__文本材料__.
══════════

验证BingPreview是BING更新网页快照的爬虫

发布时间:2020-01-03编辑:脚本学堂
本文介绍下,验证BingPreview是BING更新网页快照的爬虫的方法,用来分析日志中的爬虫信息很有帮助,有需要的朋友参考下吧。

在WIN IIS日志里发现一条记录,看起来像是爬虫叫BingPreview,不过BING爬虫的标准名称是Bingbog或Msnbot。
从英文网站找下资料,经验证,BingPreview确实是BING的爬虫程序。

在日志里看到BingPreview的UserAgent如下:
IIS6 cs(User-Agent):Mozilla/5.0+(Windows+NT+6.1;+WOW64)+AppleWebKit/534++(KHTML,+like+Gecko)+BingPreview/1.0b

日志里的客户端IP(c-ip)分别为以下两个:
131.253.38.67, 199.30.16.124
第一个IP只抓取了BING站长验证文件/BingSiteAuth.xml,后面这个IP对网站页面进行了抓取。

验证Bingbot:
找到BING 的“验证 Bingbot”页面 http://www.bing.com/toolbox/verify-bingbot,分别输入两个IP地址, 得到结果均是:
“判定 IP 地址 131.253.38.67:是 - 该 IP 地址是经过验证的 Bingbot IP 地址。名称: msnbot-131-253-38-67.search.msn.com ”;
“判定 IP 地址 199.30.16.124:是 - 该 IP 地址是经过验证的 Bingbot IP 地址。名称: msnbot-199-30-16-124.search.msn.com”。

══════════

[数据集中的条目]
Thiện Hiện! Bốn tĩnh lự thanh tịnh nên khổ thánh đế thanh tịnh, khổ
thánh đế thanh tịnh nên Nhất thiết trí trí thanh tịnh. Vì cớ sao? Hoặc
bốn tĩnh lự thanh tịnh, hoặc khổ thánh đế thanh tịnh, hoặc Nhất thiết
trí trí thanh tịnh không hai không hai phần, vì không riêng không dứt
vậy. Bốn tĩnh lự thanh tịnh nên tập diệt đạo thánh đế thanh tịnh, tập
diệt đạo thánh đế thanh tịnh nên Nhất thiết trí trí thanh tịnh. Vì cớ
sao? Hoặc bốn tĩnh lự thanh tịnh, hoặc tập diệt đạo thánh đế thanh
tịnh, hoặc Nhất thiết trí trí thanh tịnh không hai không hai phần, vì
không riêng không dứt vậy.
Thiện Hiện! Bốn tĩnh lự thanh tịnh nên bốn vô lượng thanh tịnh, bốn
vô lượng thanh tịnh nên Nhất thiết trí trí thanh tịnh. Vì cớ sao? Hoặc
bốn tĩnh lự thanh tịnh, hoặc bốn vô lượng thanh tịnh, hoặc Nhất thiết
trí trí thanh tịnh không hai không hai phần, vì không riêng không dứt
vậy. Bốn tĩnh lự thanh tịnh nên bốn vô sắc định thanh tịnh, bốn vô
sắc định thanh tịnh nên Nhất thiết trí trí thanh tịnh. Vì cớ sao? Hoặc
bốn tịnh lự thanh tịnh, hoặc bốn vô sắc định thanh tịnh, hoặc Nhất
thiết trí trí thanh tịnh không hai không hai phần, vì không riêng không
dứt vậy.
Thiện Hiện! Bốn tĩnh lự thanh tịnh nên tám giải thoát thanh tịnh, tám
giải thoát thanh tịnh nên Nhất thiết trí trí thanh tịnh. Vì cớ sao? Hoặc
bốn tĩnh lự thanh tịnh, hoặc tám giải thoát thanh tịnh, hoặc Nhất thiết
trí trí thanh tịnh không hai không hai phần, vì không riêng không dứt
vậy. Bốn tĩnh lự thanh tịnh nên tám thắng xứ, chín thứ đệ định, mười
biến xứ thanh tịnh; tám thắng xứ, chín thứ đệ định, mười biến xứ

══════════

__练习题__.
a: 请原样复制关于验证BingPreview爬虫的那篇文章中的一段。这段从含有“发布时间:2020-01-03编辑:脚本学堂”的语句开始，到“个IP对网站页面进行了抓取。”结束。
b: 请续写关于验证BingPreview爬虫的那篇文章，从其最后一句之后接着写下去。

__参考答案__.
a:
发布时间:2020-01-03编辑:脚本学堂
本文介绍下,验证BingPreview是BING更新网页快照的爬虫的方法,用来分析日志中的爬虫信息很有帮助,有需要的朋友参考下吧。

在WIN IIS日志里发现一条记录,看起来像是爬虫叫BingPreview,不过BING爬虫的标准名称是Bingbog或Msnbot。
从英文网站找下资料,经验证,BingPreview确实是BING的爬虫程序。

在日志里看到BingPreview的UserAgent如下:
IIS6 cs(User-Agent):Mozilla/5.0+(Windows+NT+6.1;+WOW64)+AppleWebKit/534++(KHTML,+like+Gecko)+BingPreview/1.0b

日志里的客户端IP(c-ip)分别为以下两个:
131.253.38.67, 199.30.16.124
第一个IP只抓取了BING站长验证文件/BingSiteAuth.xml,后面这个IP对网站页面进行了抓取。

b:
由此可见,BingPreview确实是Bing的爬虫程序。

看起来BING的爬虫有点混乱:
本站除了有“BingPreview”外,也有“Bingbot”与“Msnbot”。这三个应该都是BING爬虫程序吧。Msnbot的User-Agent是这样的:65.55.217.201 msnbot/2.0b+(+http://search.msn.com/msnbot.htm)

BingPreview是什么爬虫?
原来,BingPreview是BING搜索引擎通过WIN8的BING APP触发,专门用来更新网页快照的蜘蛛程序。以下为BING BLOG里的原文:

Page snapshots in Bing Windows 8 app to bring new crawl traffic to sites
Today is a very exciting day as Windows 8 is now generally available to hundreds of millions of people, who will have access to a superb search experience through the preinstalled Bing app. This week we would like to highlight one specific feature that will impact the crawl traffic (visits to your site from our crawlers) we send to your website.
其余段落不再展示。